──────── EXCERPT TO READ

Women are highly under-represented in Maltese media according to the results of an international study published by the Global Media Monitoring Project (GMMP). Juan Ameen writes:

..On 16 February 2005, 76 countries participating in the Global Media Monitoring Project (GMMP) 2005 project monitored the role and representation of women in almost 13,000 stories in TV, radio and newspapers. It is essential for Malta take part in the GMMP every five years, the report said, “as it plays a crucial part in providing invaluable data for Malta and other countries”..

The University of Malta and the Malta Broadcasting Authority participated in the project because “there is an awareness of the importance of understanding the issues of gender balance in the news and in the media in general”. Furthermore, the report said, there is “an awareness of the need to have access to reliable data”. University lecturer specialising in gender studies Brenda Murphy was the local project coordinator..

..This discrepancy is consistent across all media – TV, radio and newspapers – with female subjects least represented in newspapers, the report said. Across all three media, 62 per cent of women were presenters, 19 per cent were reporters and 17 per cent were subjects. In television, 20 per cent of news subjects were women, 18 per cent in radio and 13 per cent in newspapers. The highest percentage of female news subjects per topic was registered in crime and violence (49 per cent), followed by politics and government (22 per cent)..

────────────────

WHAT TO DO -> In the excerpt on women in Maltese media, who was the local project coordinator? The lines that come next are separate from the excerpt on women in Maltese media.

──────── GIVEN DATA

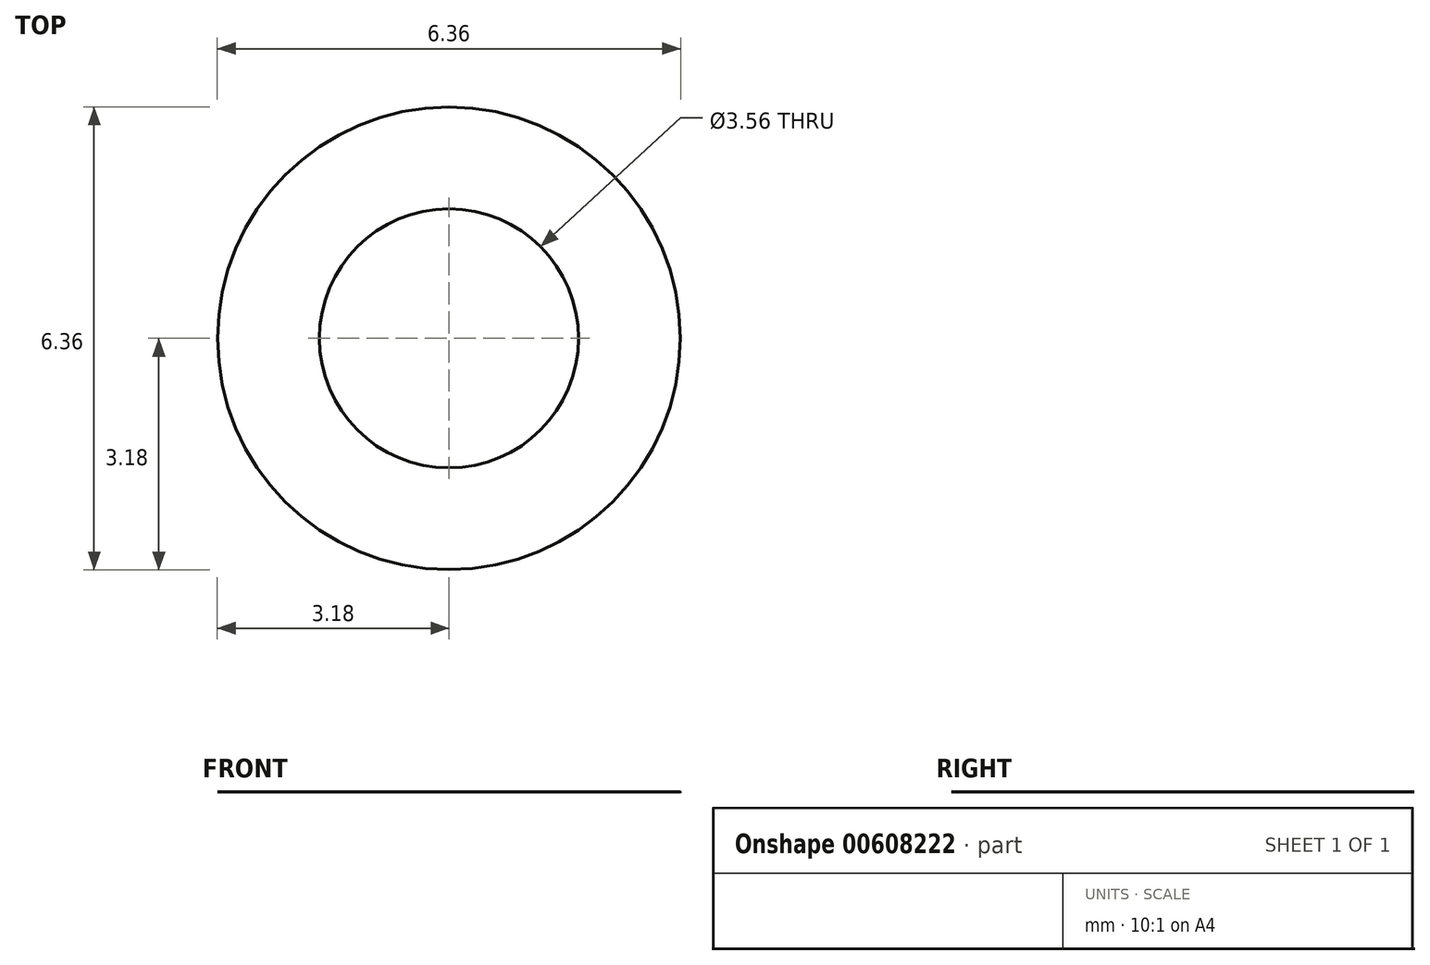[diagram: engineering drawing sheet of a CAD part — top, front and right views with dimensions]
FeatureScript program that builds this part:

────────────────

RESPONSE -> Brenda Murphy, a university lecturer specializing in gender studies.